Another ‘eternal’ pair, the tension within the pose of the Eternal Springtime is extremely sensual. So much so, in fact, that it was taken from The Gates of Hell because the figures looked far too euphoric, accentuated by the decadent arches in her back and strained male torso. Rodin did not only mold stationary models; instead, he often had dancers wandering at their will around his studio because of their heightened anatomical capabilities.

Auguste Rodin, Eternal Springtime, 1884

The Three Shades, 1886

According to Dante, the souls of the damned stand at the entrance to Hell, atop a plaque that reads, ‘abandon hope, all ye who enter here.’ Rodin was a firm believer that a man’s nature is visible in his body, and so this distorted trio, almost uncanny with their horizontally splayed shoulders and rhyming composition, were created to embody the anguish of entering Hell.

Auguste Rodin, The Three Shades, 1886

The Thinker, 1903

The Thinker is speculated to be Rodin’s embodiment of Dante Alighieri sitting atop The Gates of Hell; however, this interpretation is widely disputed.
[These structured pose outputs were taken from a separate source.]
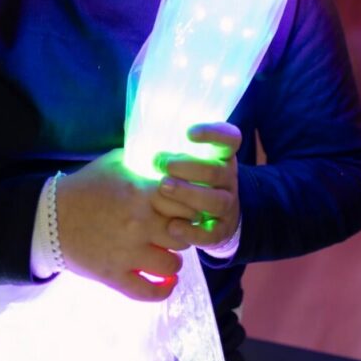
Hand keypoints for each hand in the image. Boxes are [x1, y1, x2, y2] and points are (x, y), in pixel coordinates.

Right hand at [56, 148, 190, 301]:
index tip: (187, 210)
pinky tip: (167, 283)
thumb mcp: (117, 162)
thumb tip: (174, 159)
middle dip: (184, 234)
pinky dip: (163, 290)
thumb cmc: (86, 185)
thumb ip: (146, 160)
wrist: (51, 215)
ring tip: (167, 254)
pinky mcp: (113, 276)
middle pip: (185, 236)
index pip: (188, 205)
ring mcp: (127, 253)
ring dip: (174, 261)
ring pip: (172, 265)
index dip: (192, 209)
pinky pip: (149, 292)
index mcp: (142, 194)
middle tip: (176, 232)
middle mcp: (139, 225)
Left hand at [150, 122, 240, 249]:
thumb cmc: (185, 179)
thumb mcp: (183, 159)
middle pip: (216, 171)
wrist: (209, 216)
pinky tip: (172, 226)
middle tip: (161, 163)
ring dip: (189, 194)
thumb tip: (132, 127)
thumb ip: (165, 146)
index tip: (188, 132)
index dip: (213, 133)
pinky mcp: (220, 230)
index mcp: (221, 157)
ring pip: (216, 201)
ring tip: (164, 187)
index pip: (229, 139)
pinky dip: (192, 231)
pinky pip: (211, 233)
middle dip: (188, 167)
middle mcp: (227, 179)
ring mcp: (227, 205)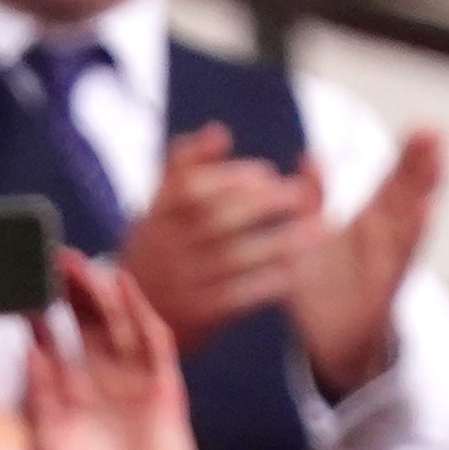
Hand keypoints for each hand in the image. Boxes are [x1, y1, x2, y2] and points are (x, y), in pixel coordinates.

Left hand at [24, 256, 227, 449]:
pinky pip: (152, 340)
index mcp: (68, 395)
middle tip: (45, 258)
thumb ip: (39, 398)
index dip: (34, 313)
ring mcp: (132, 379)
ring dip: (96, 292)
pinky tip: (121, 285)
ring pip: (114, 323)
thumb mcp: (50, 446)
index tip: (13, 284)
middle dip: (65, 292)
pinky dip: (138, 310)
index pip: (49, 342)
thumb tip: (29, 350)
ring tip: (74, 262)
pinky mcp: (162, 384)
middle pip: (82, 323)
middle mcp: (99, 380)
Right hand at [117, 126, 313, 342]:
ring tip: (316, 230)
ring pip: (235, 258)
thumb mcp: (158, 206)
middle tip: (300, 194)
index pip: (191, 187)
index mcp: (157, 214)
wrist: (131, 317)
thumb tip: (219, 132)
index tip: (267, 173)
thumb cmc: (160, 248)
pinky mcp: (199, 315)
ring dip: (280, 242)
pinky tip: (294, 270)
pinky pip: (239, 297)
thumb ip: (184, 166)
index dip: (233, 177)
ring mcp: (182, 282)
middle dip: (264, 203)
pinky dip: (269, 281)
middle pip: (217, 219)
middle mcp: (166, 246)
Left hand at [290, 132, 444, 396]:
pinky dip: (411, 239)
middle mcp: (386, 241)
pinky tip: (426, 214)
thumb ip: (314, 198)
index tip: (429, 127)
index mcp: (373, 223)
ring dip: (424, 195)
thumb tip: (312, 156)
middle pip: (408, 198)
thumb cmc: (325, 286)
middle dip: (422, 167)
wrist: (332, 343)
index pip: (395, 183)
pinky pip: (398, 264)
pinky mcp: (382, 293)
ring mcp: (388, 266)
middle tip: (437, 133)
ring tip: (439, 166)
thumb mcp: (312, 237)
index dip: (410, 157)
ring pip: (409, 226)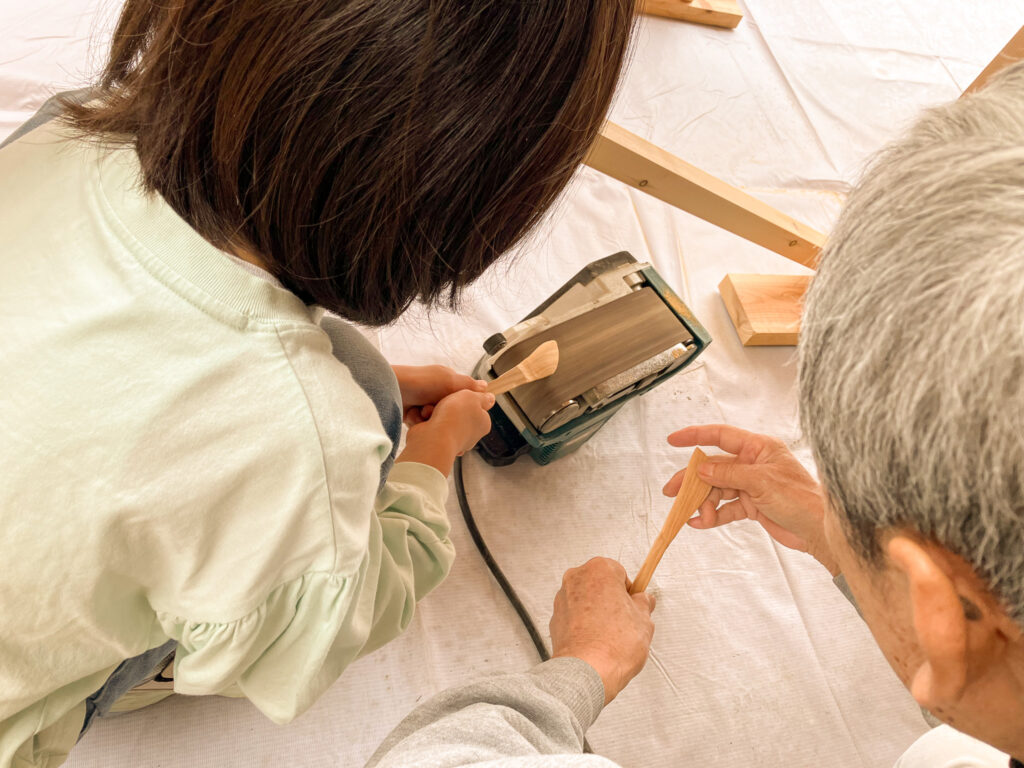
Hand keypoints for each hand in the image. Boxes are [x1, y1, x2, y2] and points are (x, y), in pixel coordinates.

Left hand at [392, 365, 486, 424]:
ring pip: (437, 421)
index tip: (463, 412)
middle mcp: (436, 394)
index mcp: (446, 383)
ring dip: (431, 418)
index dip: (462, 406)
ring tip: (423, 412)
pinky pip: (423, 425)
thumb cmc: (423, 382)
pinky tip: (413, 416)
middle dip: (445, 414)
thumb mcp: (450, 381)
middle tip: (439, 411)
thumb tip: (487, 388)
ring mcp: (423, 405)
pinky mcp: (413, 416)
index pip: (461, 398)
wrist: (392, 389)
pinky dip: (419, 422)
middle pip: (450, 412)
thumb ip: (468, 386)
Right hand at [396, 389, 493, 475]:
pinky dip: (427, 421)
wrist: (433, 437)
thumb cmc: (454, 416)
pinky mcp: (437, 442)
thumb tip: (491, 398)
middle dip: (449, 404)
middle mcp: (470, 435)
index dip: (467, 397)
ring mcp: (453, 440)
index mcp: (482, 424)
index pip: (477, 407)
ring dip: (435, 411)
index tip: (460, 394)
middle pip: (459, 412)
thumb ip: (482, 396)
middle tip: (444, 400)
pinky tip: (425, 419)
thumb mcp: (472, 397)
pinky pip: (431, 425)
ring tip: (432, 410)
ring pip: (443, 417)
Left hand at [550, 558, 654, 704]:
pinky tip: (596, 642)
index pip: (620, 573)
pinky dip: (584, 625)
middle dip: (612, 600)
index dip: (629, 592)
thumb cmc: (614, 644)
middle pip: (600, 584)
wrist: (587, 672)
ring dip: (597, 612)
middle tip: (625, 621)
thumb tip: (644, 600)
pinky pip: (575, 617)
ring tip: (611, 636)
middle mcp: (576, 578)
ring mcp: (562, 598)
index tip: (634, 605)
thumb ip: (644, 604)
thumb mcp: (644, 620)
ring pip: (586, 600)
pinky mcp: (554, 619)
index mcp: (599, 569)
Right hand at [665, 424, 837, 574]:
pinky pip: (725, 508)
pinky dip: (713, 516)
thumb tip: (701, 468)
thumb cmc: (801, 499)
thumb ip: (729, 474)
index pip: (721, 436)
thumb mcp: (761, 482)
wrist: (819, 531)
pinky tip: (700, 523)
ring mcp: (751, 485)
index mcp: (758, 448)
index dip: (695, 436)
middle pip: (713, 468)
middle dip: (692, 481)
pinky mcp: (752, 505)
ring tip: (699, 518)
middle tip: (671, 492)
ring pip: (717, 490)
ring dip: (705, 504)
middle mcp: (752, 464)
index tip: (673, 439)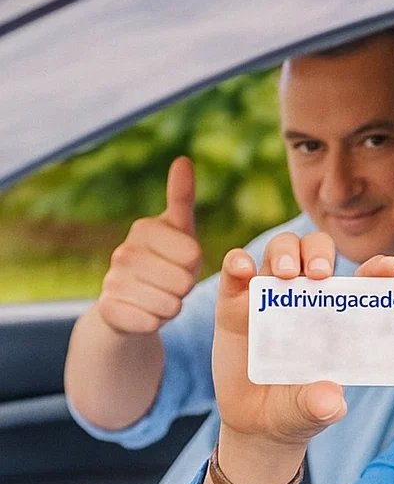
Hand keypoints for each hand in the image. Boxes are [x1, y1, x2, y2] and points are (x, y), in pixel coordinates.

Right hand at [97, 157, 202, 335]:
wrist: (129, 301)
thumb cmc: (165, 260)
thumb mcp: (179, 229)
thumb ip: (182, 196)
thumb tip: (183, 159)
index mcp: (144, 228)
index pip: (193, 255)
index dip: (195, 265)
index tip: (181, 261)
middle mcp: (122, 251)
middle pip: (183, 281)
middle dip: (185, 288)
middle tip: (171, 282)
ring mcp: (111, 281)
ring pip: (169, 305)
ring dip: (172, 306)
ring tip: (159, 296)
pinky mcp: (108, 310)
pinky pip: (151, 323)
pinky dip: (156, 322)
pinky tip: (145, 312)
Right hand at [212, 232, 393, 446]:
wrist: (255, 424)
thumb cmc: (297, 407)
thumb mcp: (312, 411)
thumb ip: (321, 406)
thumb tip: (330, 401)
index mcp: (337, 315)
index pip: (361, 282)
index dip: (376, 270)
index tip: (389, 267)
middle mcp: (306, 296)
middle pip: (316, 251)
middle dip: (320, 253)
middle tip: (320, 273)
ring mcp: (270, 296)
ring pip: (281, 250)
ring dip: (285, 252)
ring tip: (286, 274)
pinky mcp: (234, 304)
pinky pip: (235, 272)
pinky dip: (237, 263)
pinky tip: (242, 269)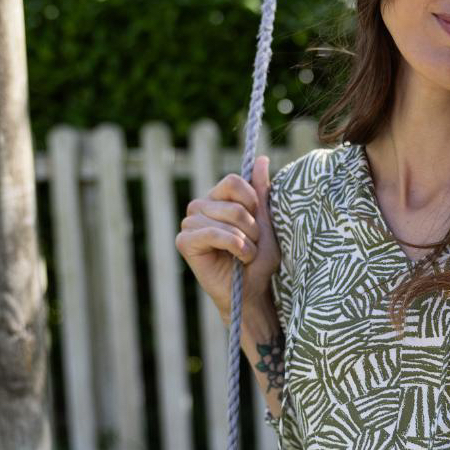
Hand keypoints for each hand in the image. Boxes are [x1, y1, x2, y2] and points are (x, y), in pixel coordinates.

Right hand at [175, 155, 280, 323]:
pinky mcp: (184, 241)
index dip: (252, 202)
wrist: (252, 291)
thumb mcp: (265, 221)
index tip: (259, 223)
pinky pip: (212, 233)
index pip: (233, 181)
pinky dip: (234, 246)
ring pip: (224, 218)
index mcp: (217, 198)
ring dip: (245, 240)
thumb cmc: (259, 260)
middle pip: (232, 202)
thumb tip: (261, 158)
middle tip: (253, 245)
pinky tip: (238, 259)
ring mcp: (189, 223)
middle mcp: (199, 206)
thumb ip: (261, 190)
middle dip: (252, 227)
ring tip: (246, 255)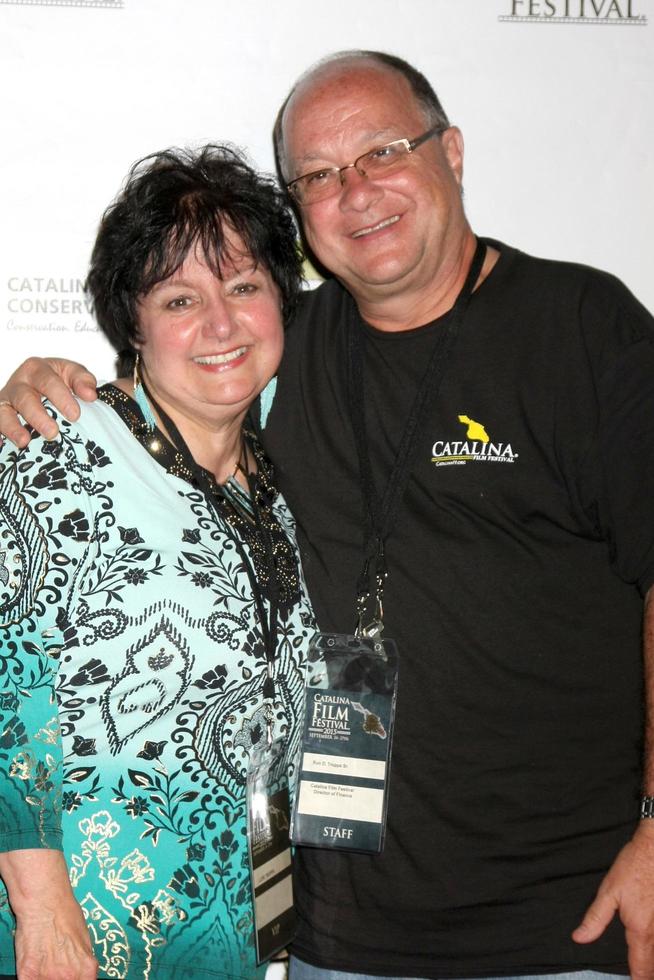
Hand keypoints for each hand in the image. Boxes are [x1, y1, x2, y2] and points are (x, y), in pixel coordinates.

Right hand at [0, 357, 97, 447]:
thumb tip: (90, 395)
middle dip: (38, 416)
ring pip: (3, 412)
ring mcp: (6, 401)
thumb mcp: (72, 374)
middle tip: (52, 432)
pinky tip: (0, 446)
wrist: (39, 387)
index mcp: (37, 370)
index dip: (61, 397)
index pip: (48, 381)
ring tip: (24, 442)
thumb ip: (82, 380)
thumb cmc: (58, 382)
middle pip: (24, 398)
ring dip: (12, 427)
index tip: (74, 415)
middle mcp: (18, 384)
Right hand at [0, 849, 96, 979]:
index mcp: (86, 968)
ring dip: (46, 976)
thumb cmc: (65, 912)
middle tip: (57, 964)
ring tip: (45, 959)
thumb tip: (82, 970)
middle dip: (61, 977)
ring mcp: (47, 977)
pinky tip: (34, 961)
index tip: (74, 976)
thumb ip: (82, 960)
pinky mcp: (28, 975)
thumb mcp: (84, 938)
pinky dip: (31, 976)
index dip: (78, 979)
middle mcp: (69, 976)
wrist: (44, 900)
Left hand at [573, 821, 653, 979]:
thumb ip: (595, 918)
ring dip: (653, 961)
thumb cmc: (632, 867)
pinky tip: (653, 945)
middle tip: (639, 977)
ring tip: (646, 968)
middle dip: (648, 974)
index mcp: (640, 930)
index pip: (641, 967)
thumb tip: (580, 938)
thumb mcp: (608, 891)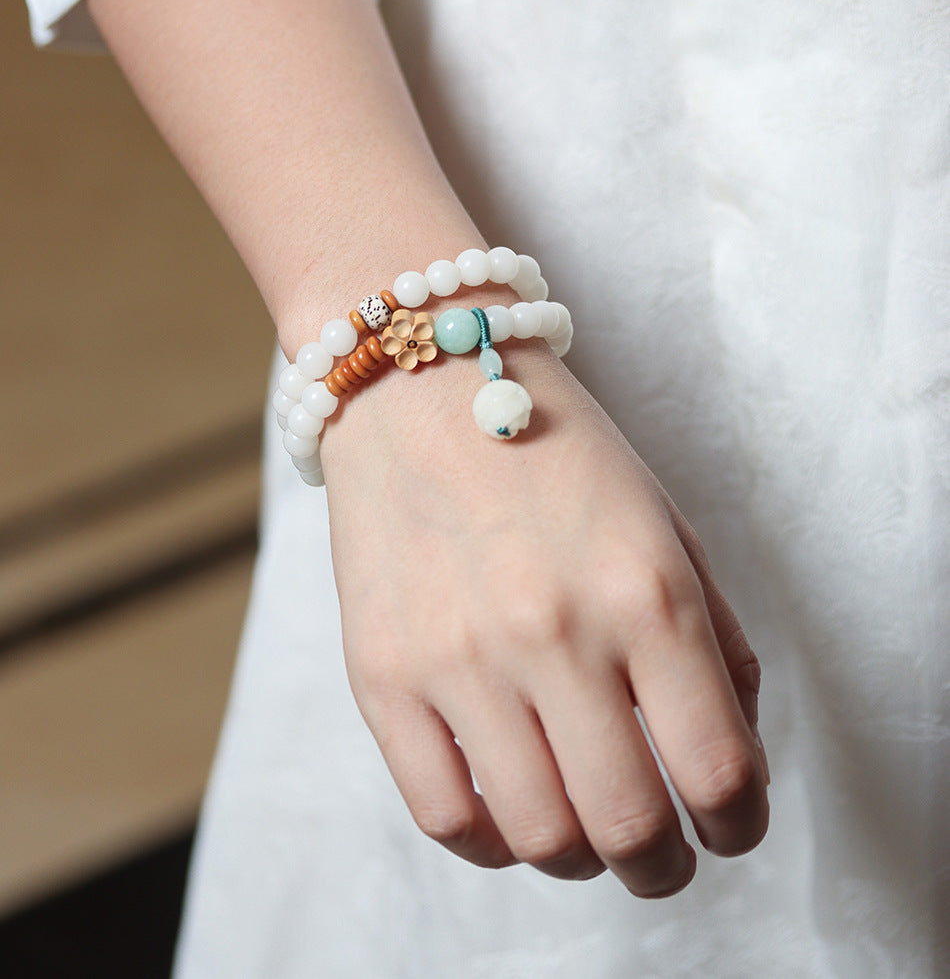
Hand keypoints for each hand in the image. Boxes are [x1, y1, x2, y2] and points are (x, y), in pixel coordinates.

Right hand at [320, 342, 768, 897]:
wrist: (421, 383)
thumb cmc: (556, 450)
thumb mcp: (664, 523)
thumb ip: (716, 640)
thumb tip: (731, 756)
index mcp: (646, 590)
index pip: (718, 768)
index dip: (740, 824)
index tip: (731, 827)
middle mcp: (556, 630)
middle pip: (632, 826)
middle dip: (664, 866)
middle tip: (662, 857)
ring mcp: (460, 656)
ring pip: (541, 838)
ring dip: (581, 859)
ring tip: (584, 830)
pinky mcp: (383, 672)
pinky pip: (443, 815)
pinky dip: (490, 843)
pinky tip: (509, 813)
The figure was initially called The Poet and is often used as a symbol for philosophy and intellect. The powerfully built and heroic body harkens back to Michelangelo‘s sculpture of Lorenzo de Medici and was designed to be viewed from below.

Auguste Rodin, The Thinker, 1903

The Burghers of Calais, 1884-1889

Les Bourgeois de Calais harkens back to an event during the Hundred Years’ War when Edward III offered to spare Calais if any six of its leaders would come forth for execution. Rodin’s interpretation was deemed controversial because of the non-heroic depiction, devoid of pyramidal composition, robust figures, and even a pedestal originally. However, Rodin conveyed a sense of trepidation and anguish that he deemed just as noble as a display of brash courage.

Auguste Rodin, The Burghers of Calais, 1884-1889

The Age of Bronze, 1877

The Age of Bronze (originally cast in bronze) caused quite a scandal upon its unveiling. Rodin carved it so meticulously in the image of his model, Auguste Ney, that many critics suggested that he had done a live cast instead of carving it by hand. Outraged, Rodin proved the veracity of his work and was celebrated for his breathtaking technical skill.